Mortgage insurer 3Q earnings soar even as originations declined

Earnings at four of the private mortgage insurers increased significantly over last year's third quarter even as total mortgage origination volume shrunk during the same time frame.

At three of the four, new-insurance-written volume improved compared with the third quarter of 2017.

During the third quarter, there was an estimated $457 billion of originations, with $346 billion coming from purchases, according to the Mortgage Bankers Association. Total volume in the third quarter last year was $471 billion, but only $320 billion came from purchases.

Net income at Radian Group increased 119% to $142.8 million from $65.1 million one year ago. The year-ago results were affected by charges related to the Clayton Holdings restructuring.

The NIW at its mortgage insurance subsidiary increased 4% to $15.8 billion from $15.1 billion.

MI earnings

The mortgage insurance business had adjusted pretax operating income of $204.6 million, compared with $168.5 million in the prior year. But its services business lost $7.9 million, which was an improvement over the prior year's $12.9 million loss.

Separately, Radian entered into an agreement for an insurance-linked note offering, where it expects to purchase $410 million of reinsurance for policies issued during 2017 and then issue a like amount of unregistered securities.

Previously, MGIC, Arch Capital, NMI and Essent Group announced or completed similar deals in the past year.

MGIC previously reported earnings of $181 million, up from $120 million in the third quarter of 2017.

Arch Capital Group's mortgage insurance unit had a 23.7% year-over-year increase in underwriting income in the third quarter.

This segment, which also includes Arch's international and reinsurance businesses, had $230.6 million of underwriting income for the quarter, up from $186.4 million for the second quarter of 2017.

Arch MI had $21.4 billion of NIW during the quarter, up over 21% from $17.4 billion one year earlier. Increased purchase market activity more than offset a reduction in single premium policies written.

The mortgage segment's underwriting expense ratio was 21.4%, compared to 20.6% in the 2017 third quarter. Arch had increased acquisition expenses due to higher NIW and a lower level of other operating expenses.
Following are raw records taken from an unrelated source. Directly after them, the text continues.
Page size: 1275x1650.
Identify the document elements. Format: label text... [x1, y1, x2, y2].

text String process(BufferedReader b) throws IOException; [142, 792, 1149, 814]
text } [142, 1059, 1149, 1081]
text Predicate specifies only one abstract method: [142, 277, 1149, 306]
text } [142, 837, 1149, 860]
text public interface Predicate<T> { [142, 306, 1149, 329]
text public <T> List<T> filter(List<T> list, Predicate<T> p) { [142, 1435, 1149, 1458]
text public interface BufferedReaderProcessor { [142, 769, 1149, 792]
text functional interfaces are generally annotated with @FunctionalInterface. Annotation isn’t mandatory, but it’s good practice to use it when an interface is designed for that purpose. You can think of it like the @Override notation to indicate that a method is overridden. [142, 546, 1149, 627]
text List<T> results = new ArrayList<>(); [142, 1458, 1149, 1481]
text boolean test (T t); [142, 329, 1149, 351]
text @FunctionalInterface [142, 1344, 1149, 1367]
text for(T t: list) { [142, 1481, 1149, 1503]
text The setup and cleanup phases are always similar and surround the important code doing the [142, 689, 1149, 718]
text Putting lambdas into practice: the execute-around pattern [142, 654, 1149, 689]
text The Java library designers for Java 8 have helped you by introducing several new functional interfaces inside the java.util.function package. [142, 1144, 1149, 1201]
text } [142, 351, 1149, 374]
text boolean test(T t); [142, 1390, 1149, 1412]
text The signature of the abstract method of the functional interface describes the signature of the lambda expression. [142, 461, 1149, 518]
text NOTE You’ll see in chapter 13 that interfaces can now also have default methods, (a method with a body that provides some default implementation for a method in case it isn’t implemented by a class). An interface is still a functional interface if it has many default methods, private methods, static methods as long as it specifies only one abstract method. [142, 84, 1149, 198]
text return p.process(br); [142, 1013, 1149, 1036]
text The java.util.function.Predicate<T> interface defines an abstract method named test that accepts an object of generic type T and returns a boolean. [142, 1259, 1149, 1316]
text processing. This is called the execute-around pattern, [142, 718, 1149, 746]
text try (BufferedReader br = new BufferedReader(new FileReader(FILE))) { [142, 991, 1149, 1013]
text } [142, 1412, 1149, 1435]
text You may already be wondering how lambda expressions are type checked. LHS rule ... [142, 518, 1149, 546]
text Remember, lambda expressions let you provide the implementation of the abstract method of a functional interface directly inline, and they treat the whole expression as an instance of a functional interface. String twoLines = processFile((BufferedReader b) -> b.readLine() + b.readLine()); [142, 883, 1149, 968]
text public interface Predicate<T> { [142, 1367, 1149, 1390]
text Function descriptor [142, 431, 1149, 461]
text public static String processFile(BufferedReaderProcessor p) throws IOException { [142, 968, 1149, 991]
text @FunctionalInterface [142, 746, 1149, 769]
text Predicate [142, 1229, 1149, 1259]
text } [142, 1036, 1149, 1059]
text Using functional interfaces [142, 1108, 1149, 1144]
NMI Holdings had net income of $24.8 million in the third quarter, more than double the $12.3 million earned one year prior.

"National MI delivered record third-quarter financial results, including record new insurance written of $7.4 billion, record net premiums earned of $65.4 million, record adjusted net income of $31.8 million, and record adjusted return-on-equity of 19.7%," Chairman and CEO Bradley Shuster in a press release.

"We continued to grow our high-quality-insured portfolio at an industry-leading rate and achieved broad success with Rate GPS, our granular risk selection and pricing engine. Customers have quickly recognized the value that Rate GPS offers them and their borrowers, and we have seen an immediate benefit in the credit quality and volume of new business coming through the platform."

National MI's NIW increased 20% from the third quarter of 2017, to $7.1 billion versus $6.1 billion.

Genworth's MI unit is the only underwriter so far to report a year-over-year decline in NIW. The company's market share has declined since it announced the China Oceanwide agreement.

Its NIW declined to $10.3 billion from $11.3 billion a year ago.

The unit had adjusted operating income of $118 million, up from $73 million in the third quarter of 2017. Aiding the results was a favorable $28 million pretax loss reserve adjustment, as well as a lower corporate tax rate and higher premiums.

"There were no material incremental incurred losses in the quarter from areas impacted by the fourth-quarter 2017 hurricanes, and delinquencies in those areas are curing in line with the company's original loss expectations," Genworth's press release said. "The risk-in-force exposure to the recent hurricanes (Florence and Michael) is much lower and therefore the company does not expect any material impact from these events."

Genworth's acquisition by China Oceanwide took one more step closer to completion as the Delaware Department of Insurance scheduled a hearing for Nov. 28. The hearing covers Genworth's life insurance unit which are domiciled in that state.

"The scheduling of the hearing with Delaware is a significant milestone in our regulatory review process and a major step towards closing the transaction with Oceanwide," Tom McInerney, president and CEO of Genworth, said in the press release. "Given the timing of the hearing and subsequent expected review period, we are targeting closing the transaction by year-end."

The U.S. mortgage insurance business (Genworth also owns stakes in MI companies in Canada and Australia) is the most profitable business. Genworth Financial had net income of $146 million, compared with $107 million one year ago.